[Records for this task]
■ ■ ■ ■ ■

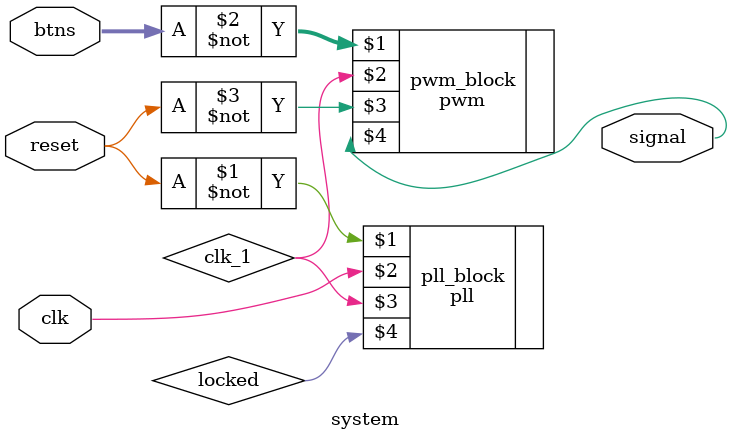
<source format=v>

module system(
	input wire clk,
	input wire reset,
	input wire [3:0] btns,
	output wire signal
);
	wire locked, clk_1;
	
	pll pll_block(~reset, clk, clk_1, locked);
	pwm pwm_block(~btns, clk_1, ~reset, signal);

endmodule

</source>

■ ■ ■ ■ ■

Skipping any pictures, transcribe the full listing exactly.

[Task result]
<source format=v>

module system(
	input wire clk,
	input wire reset,
	input wire [3:0] btns,
	output wire signal
);
	wire locked, clk_1;
	
	pll pll_block(~reset, clk, clk_1, locked);
	pwm pwm_block(~btns, clk_1, ~reset, signal);

endmodule

</source>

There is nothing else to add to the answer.